_Consignes_.
(1) Répondez à ces questions sur le texte sur la Côte d'Ivoire :
(a) Quel sociologue ivoirien est nommé, et à quoi insinue-t-il que le gouvernement ivoirien a fait le choix ?
(b) Quelles années bornent l'expérience traumatique dont le peuple ivoirien est revenu ?
(c) Qui, en sa majorité, semble avoir une lecture bien plus juste que les spécialistes ?
(2) Reproduisez fidèlement le passage du texte sur la Côte d'Ivoire qui commence par « Sur ce registre » et se poursuit jusqu'à « la justice sociale. ».
(3) Rédigez la suite du texte sur la Côte d'Ivoire, en partant de la dernière phrase donnée.

_Extrait du document_.
####

Peut-on soutenir, sans déformer la réalité ivoirienne qui me semble bien plus complexe, que le gouvernement ivoirien a fait le choix du néo-libéralisme débridé comme l’insinue le sociologue ivoirien Francis Akindès ?
Peut-on soutenir qu’en Côte d’Ivoire prévalent le retrait de l’Etat et la régulation exclusive de la main invisible du marché ?
Le gouvernement Ivoirien s’en est-il remis au marché pour résoudre les problématiques politiques en Côte d’Ivoire?
Peut-on dire que la régulation politique est oubliée au profit de la régulation économique?
Peut-on accuser le gouvernement ivoirien de faire l’impasse sur la politique, alors même qu’il se soucie de citoyenneté et de représentation parlementaire de la diversité sociale en Côte d’Ivoire, et qu’il met en œuvre des réformes pour améliorer l’efficience de la régulation politique de la cité ?
Sur ce registre le peuple ivoirien, en sa majorité, me semble avoir une lecture bien plus juste que les spécialistes. Les évènements de la semaine écoulée délivrent, de ce point de vue, une leçon dont il faut tenir compte dans les analyses de la problématique ivoirienne de la redistribution et de la justice sociale.
Revenu de l’expérience traumatique des années 1995 à 2011, et guidé par son sens-commun, le peuple majoritaire ivoirien semble avoir décidé de ne plus se laisser séduire par les illusions des politiques nationalistes.

####

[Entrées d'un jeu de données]
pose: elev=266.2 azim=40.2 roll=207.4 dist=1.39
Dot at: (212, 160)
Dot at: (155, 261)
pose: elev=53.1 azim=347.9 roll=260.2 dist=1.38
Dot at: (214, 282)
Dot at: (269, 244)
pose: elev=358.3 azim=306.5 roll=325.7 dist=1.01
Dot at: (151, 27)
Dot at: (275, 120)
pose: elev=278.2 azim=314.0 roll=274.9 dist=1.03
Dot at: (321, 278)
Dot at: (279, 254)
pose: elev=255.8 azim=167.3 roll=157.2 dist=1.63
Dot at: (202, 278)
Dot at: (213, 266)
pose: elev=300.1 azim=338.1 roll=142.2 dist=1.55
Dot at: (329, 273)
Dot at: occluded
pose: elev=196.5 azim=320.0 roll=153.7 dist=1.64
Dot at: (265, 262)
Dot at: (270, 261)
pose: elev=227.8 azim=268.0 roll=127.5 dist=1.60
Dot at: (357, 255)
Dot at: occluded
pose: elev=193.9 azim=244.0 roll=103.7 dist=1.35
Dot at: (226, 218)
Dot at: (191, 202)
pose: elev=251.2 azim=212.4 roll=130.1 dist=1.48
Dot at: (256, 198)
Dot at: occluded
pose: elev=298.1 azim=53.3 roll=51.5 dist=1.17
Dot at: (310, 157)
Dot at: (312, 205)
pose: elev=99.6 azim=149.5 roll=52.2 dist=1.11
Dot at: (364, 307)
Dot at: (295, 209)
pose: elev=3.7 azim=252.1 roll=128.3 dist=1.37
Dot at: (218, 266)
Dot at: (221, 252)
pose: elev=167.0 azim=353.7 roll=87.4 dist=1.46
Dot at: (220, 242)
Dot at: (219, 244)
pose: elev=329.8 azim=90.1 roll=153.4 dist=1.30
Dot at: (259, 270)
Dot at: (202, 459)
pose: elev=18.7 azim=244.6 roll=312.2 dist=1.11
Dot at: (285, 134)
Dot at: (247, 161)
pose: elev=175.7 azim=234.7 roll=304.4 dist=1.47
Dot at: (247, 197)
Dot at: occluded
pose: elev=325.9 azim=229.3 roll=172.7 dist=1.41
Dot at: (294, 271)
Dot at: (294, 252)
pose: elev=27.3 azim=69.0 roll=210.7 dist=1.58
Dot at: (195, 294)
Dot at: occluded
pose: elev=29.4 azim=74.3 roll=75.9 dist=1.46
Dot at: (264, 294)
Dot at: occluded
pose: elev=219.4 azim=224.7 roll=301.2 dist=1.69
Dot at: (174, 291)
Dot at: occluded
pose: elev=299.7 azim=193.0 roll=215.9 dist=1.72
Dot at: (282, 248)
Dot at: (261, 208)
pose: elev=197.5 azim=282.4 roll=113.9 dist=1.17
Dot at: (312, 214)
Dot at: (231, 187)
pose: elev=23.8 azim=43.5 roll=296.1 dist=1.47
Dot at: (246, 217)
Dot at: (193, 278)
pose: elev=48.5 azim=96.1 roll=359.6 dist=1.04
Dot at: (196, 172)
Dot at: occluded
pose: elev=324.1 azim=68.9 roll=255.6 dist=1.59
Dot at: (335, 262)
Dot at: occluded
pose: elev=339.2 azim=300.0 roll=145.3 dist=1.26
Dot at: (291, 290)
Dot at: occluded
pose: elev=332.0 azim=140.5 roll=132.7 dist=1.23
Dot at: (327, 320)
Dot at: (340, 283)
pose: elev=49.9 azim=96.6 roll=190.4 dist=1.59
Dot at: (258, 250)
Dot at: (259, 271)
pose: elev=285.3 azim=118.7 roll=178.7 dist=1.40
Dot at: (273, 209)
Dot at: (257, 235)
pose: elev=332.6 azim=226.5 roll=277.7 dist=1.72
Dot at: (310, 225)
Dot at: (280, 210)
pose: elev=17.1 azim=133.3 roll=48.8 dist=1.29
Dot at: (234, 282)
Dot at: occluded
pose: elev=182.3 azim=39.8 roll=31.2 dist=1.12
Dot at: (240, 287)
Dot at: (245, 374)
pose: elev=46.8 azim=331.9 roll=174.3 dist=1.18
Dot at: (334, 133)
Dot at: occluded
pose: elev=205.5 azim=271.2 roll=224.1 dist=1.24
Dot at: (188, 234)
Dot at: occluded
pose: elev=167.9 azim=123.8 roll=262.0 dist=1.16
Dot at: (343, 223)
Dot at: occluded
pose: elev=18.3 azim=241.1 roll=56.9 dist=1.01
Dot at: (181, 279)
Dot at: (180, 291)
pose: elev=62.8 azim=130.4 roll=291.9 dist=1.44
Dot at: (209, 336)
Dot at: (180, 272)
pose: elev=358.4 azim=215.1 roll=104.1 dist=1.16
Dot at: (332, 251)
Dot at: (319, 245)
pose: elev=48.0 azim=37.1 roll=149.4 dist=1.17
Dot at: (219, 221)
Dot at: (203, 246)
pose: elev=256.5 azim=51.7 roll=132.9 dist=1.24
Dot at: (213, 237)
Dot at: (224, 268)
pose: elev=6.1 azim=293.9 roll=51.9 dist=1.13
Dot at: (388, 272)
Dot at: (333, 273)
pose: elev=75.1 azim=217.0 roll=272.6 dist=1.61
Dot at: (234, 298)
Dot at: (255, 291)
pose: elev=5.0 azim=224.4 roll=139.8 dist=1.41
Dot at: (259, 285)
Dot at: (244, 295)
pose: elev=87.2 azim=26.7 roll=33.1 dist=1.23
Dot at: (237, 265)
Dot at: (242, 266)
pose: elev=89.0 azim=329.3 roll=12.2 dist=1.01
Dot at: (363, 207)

####

_Réponses par consigne_.
(1)
(a) Francis Akindès ; il insinue que le gouvernement ivoirien a fait le choix du néo-libéralisme débridé.
(b) Les années 1995 à 2011.
(c) Le peuple ivoirien.

(2)
Sur ce registre le peuple ivoirien, en sa majorité, me semble avoir une lecture bien plus juste que les spécialistes. Les évènements de la semaine écoulée délivrent, de ce point de vue, une leçon dont il faut tenir compte dans les analyses de la problématique ivoirienne de la redistribution et de la justice sociale.

(3)
La victoire écrasante de la coalition libérale RHDP aux élections sénatoriales véhicule deux messages : elle est marquée par la chute symbolique du courant identitaire du PDCI à Yamoussoukro et, elle est également marquée par la défiance, tout aussi symbolique, du peuple face à la manifestation anti Sénat et anti CEI de la plate-forme de l’opposition dite socialiste.
Le peuple ivoirien, en sa majorité, refuse ainsi la solution ethno-nationaliste et national-populiste. Il a fait l’option de la démocratie représentative.
Il pense que cette voie permet de résoudre politiquement le problème de l’inclusion sociale. Il en appelle à son perfectionnement urgent afin de résoudre l’équation investissement/redistribution.
La majorité du peuple ivoirien a donc renouvelé, par ces choix symboliques, sa confiance à l’égard des forces politiques qui incarnent cette solution démocratique en Côte d’Ivoire.
Cette victoire électorale exprime une option du bon sens commun qui perçoit, qu’en dépit de la faiblesse de la redistribution qui ne permet pas encore de remplir pleinement les assiettes, on se nourrit bel et bien « de ponts et de goudron » sans lesquels la redistribution devient tout simplement impossible.
Cette victoire électorale signifie aussi que le peuple ivoirien, en sa majorité, approuve la politique gouvernementale de reconstruction tout azimut des équipements publics et des infrastructures.
Ce choix populaire est un indice qui montre qu’aux yeux de la majorité des Ivoiriens, l’économie n’a pas abrogé la politique dans la gouvernance ivoirienne.
Il faut souligner en cela un décalage entre le peuple et une certaine lecture idéologique de la réalité ivoirienne.
Battant en brèche cette lecture idéologique, la gouvernance du RHDP semble démontrer qu’en Côte d’Ivoire, la démocratie n’est pas conçue par les pouvoirs publics ivoiriens comme un accompagnement, un simple support idéologique et politique de l’économie de marché.
Elle n’est pas réduite à sa forme procédurale. Elle est plutôt conçue comme une médiation politique permettant de résoudre institutionnellement les contradictions engendrées par l’économie de marché.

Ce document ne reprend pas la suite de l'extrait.